Optimize Site Potential  

the WBDG Sustainable Committee


Sustainable buildings start with proper site selection. The location of a building affects a wide range of environmental factors—as well as other factors such as security, accessibility, building energy consumption, and energy consumed by transportation needs of occupants for commuting, impacts on the local ecosystem, and the use/reuse of existing structures or infrastructure. It is therefore important to address site selection very early in the project development process to ensure that issues like solar access and proximity to public transportation are properly considered. Equally important is that whomever selects the project site understands sustainable site design, is sufficiently familiar with the eco-region in which the project is located along with existing and future watershed planning projects that are already in place, and appreciates the impact that site selection has on sustainable design and the building's overall energy performance. If possible, locate buildings in areas of existing development where infrastructure is already in place, and consider conserving resources by renovating existing buildings (including historic properties). It is imperative that building owners and developers maximize the restorative impact of site design and building infrastructure, while also meeting each project's other requirements.
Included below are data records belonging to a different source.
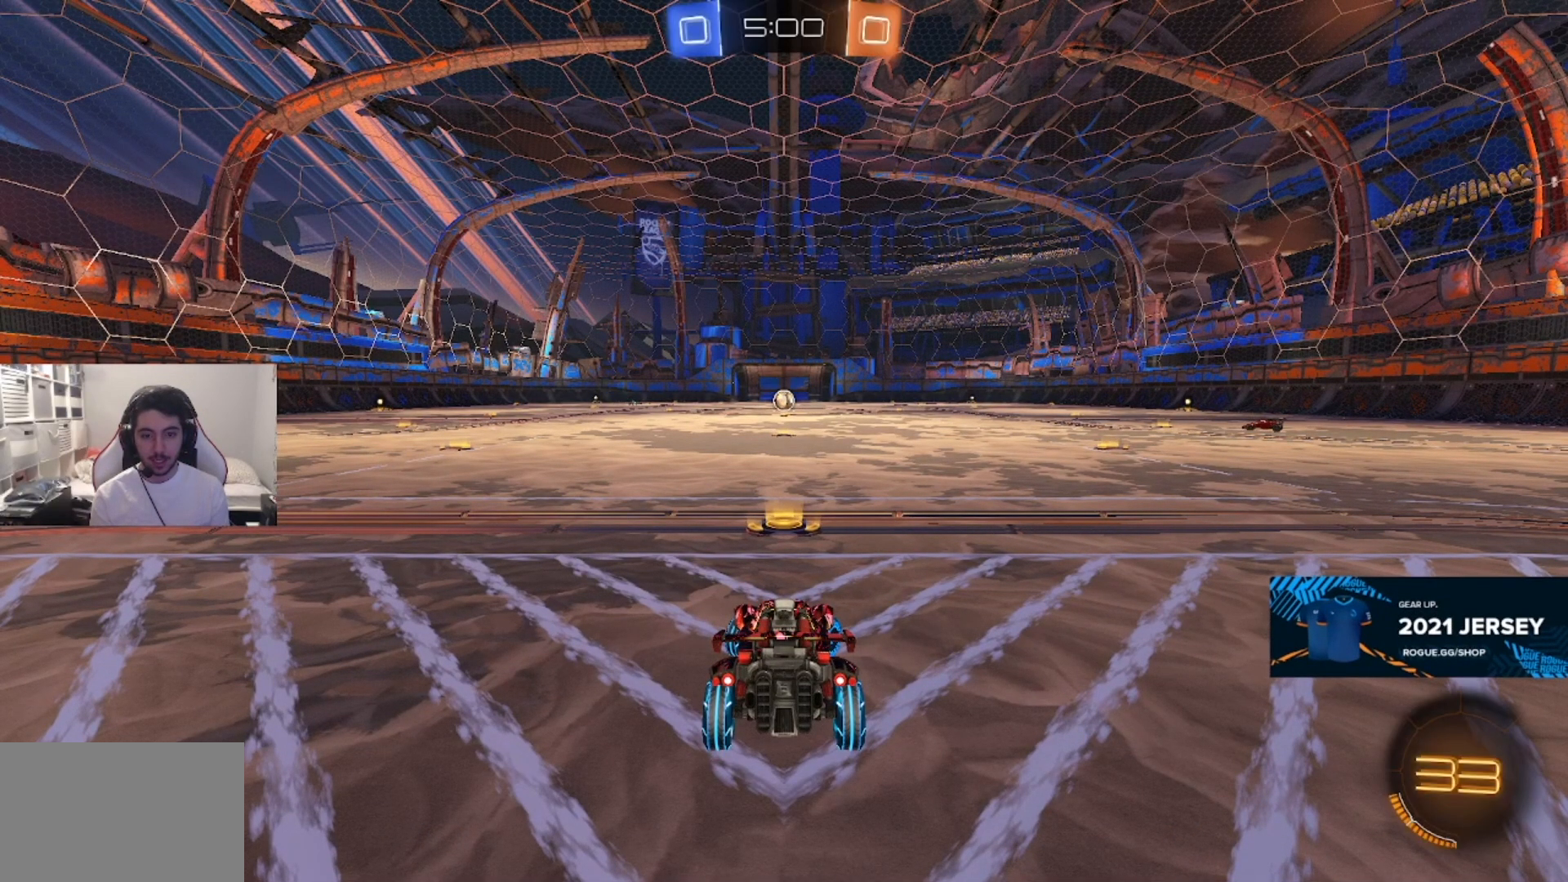
{"buttons": [], "left_stick": "center", "right_stick": "center", "events": [[367, "CIRCLE", "down"], [450, "CIRCLE", "up"]]}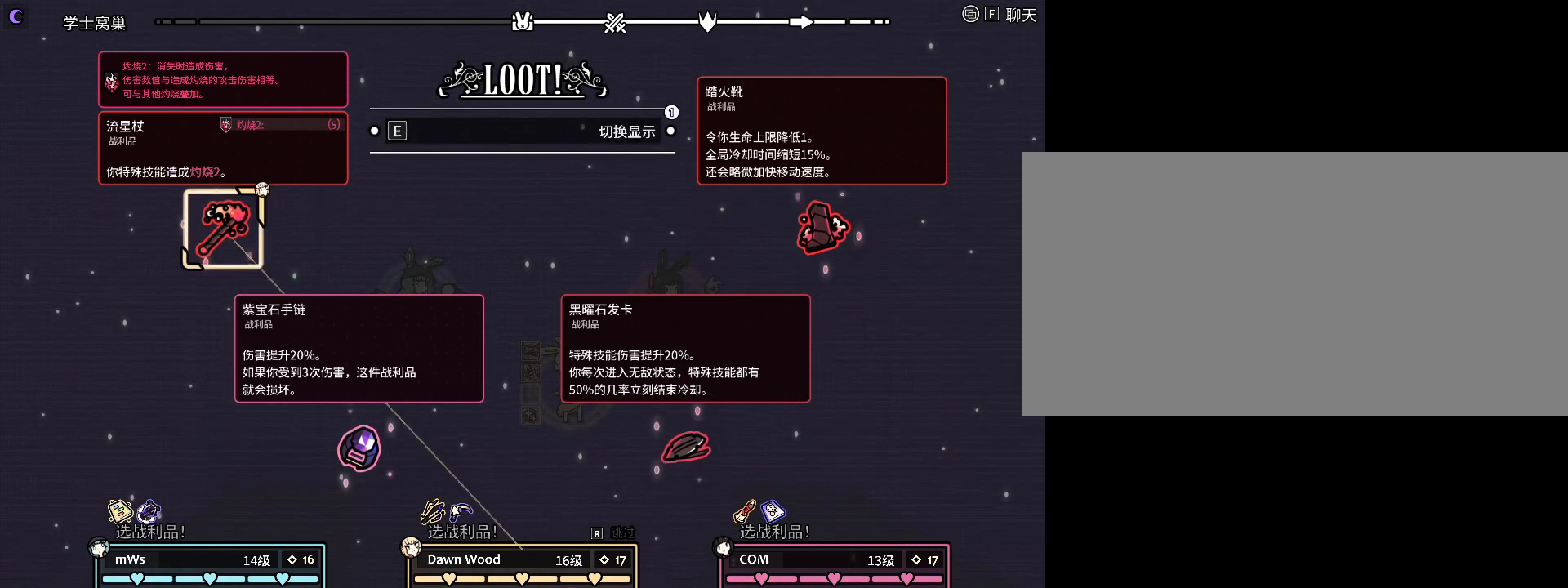
Gameplay with keyboard; each line is a JSON object with the keys held at the frame after it. "events" lists presses ("down") and releases ("up") of ".", "a", "alt_l", "alt_r", "b", "c", "comma", "d", "e", "f", "g", "h", "i", "j", "k", "l", "m", "n", "o", "q", "r", "s", "shift", "space", "super", "t", "u", "v", "w", "x", "y" and "z" between this image and that frame as [ms after this image, input, new state], when the widget could be followed in between. No other keys are recorded. Mouse input is not recorded.
{"keys": ["s"], "events": [[167, "a", "down"], [267, "a", "up"], [400, "s", "down"]]}
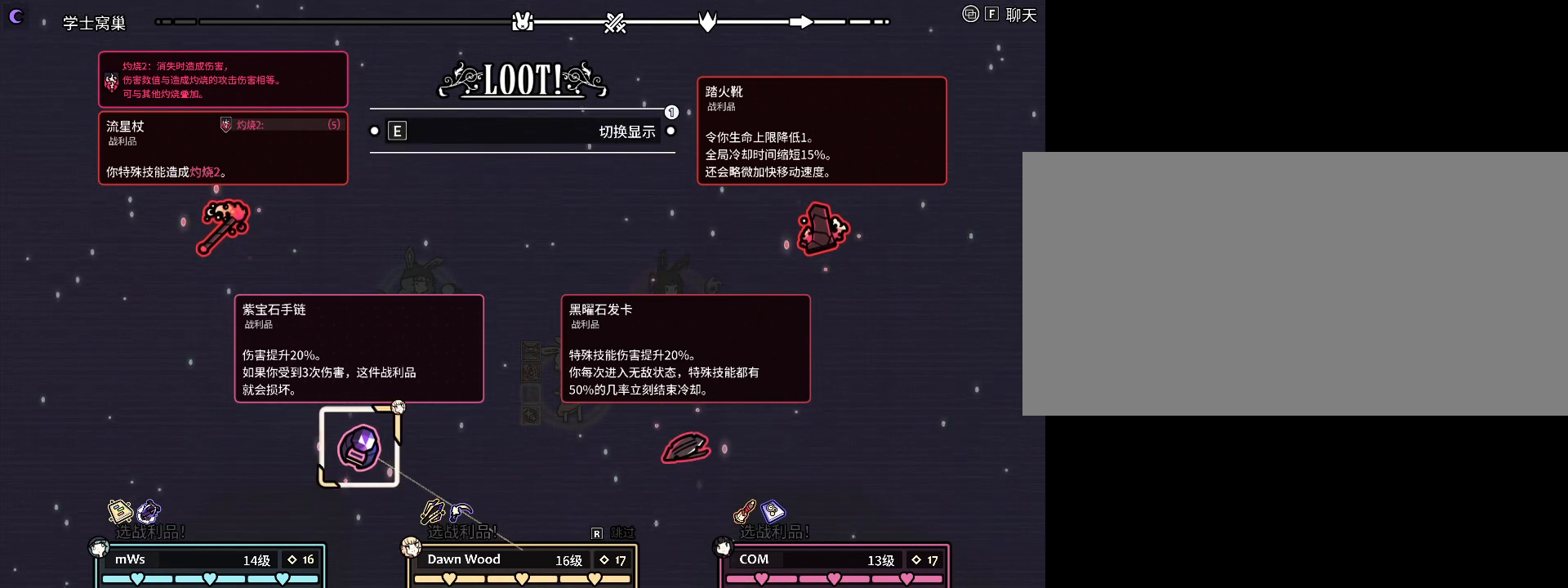
{"keys": [], "events": [[133, "s", "up"]]}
Sustainable site planning should consist of a whole system approach that seeks to:

  • Minimize land disturbance through the selection of disturbed land, re-use of brownfield sites, retrofit existing buildings, and minimize new impervious surface creation (parking, building layout, travel lanes, etc.);
  • Understand existing watershed plans and environmental goals of the jurisdiction and local watershed organizations that may be regulated;
  • Provide wildlife corridors across a large campus whenever feasible. Link natural areas to the greatest extent possible so that contiguous areas allow for undisturbed wildlife movement; Provide a diverse variety of native plants to encourage biodiversity;
  • Consider energy implications and carbon emissions in site selection and building orientation;
  • Apply best practices for erosion control, through both improved grading and landscaping methods;
  • Use native plants and remove any invasive species at the site;
  • Reduce the heat island effect by minimizing impervious surfaces, improved landscaping, and by other building design methods;
  • Minimize habitat disturbance;
  • Reduce, control, and treat surface runoff through effective storm water practices that treat both the quantity and quality of runoff created through the development process;
  • Restore the health of degraded sites by improving habitat for indigenous species by planting native and climate-adapted vegetation, rebuilding depleted soil through sustainable organic methods, and by employing closed-loop water systems;
  • Locate the building within a walkable distance to a range of other destinations such as places offering goods and services;
  • Incorporate transportation solutions into site plans that acknowledge the need for bicycle parking, carpool staging, and proximity to mass transit. Encourage alternatives to traditional commuting;
  • Consider site security concurrently with sustainable site issues. Location of access roads, parking, vehicle barriers, and perimeter lighting, among others are key issues that must be addressed;
  • Work closely with lighting designer to reduce security lighting and its associated light pollution. With overly bright security lighting, often the "bad guys" can safely stage operations just out of range, invisible to the security personnel whose eyes are adjusted to the overly bright immediate environment. (See also Effective Site Security Design); and
  • Respect existing aesthetic view sheds from existing buildings, landscape features, and historic sites.
view of Grant Park Gateway from parking lot
aerial view of Grant Park Gateway, Atlanta GA

Grant Park Gateway in Atlanta, Georgia is a certified Sustainable SITES Initiative project. Replacing an 8-acre surface parking lot, the Grant Park Gateway offers 1,017 parking spaces topped with a 2.5-acre green roof and 4,000 sf of restaurant space, providing a grand lawn area, a shaded terrace plaza, terraced seating, a water feature, and a pedestrian overpass, as well as a total of 8.6 acres of green space within the SITES boundary. The parking deck is built into the existing landscape with a design inspired by the natural foliage of the park and derived from the veins in leaves.
Photo Credit: The Sustainable SITES Intiative


Minimize Development of Open Space

  • Retrofit an existing building. When planning to reuse an existing building, there are things to consider like relocating personnel for major renovations, which may include stripping out all interior finishes and insulation, performing energy audits, and replacing lights, HVAC and windows. (See also Historic Preservation.)
  • Use disturbed land or brownfield sites.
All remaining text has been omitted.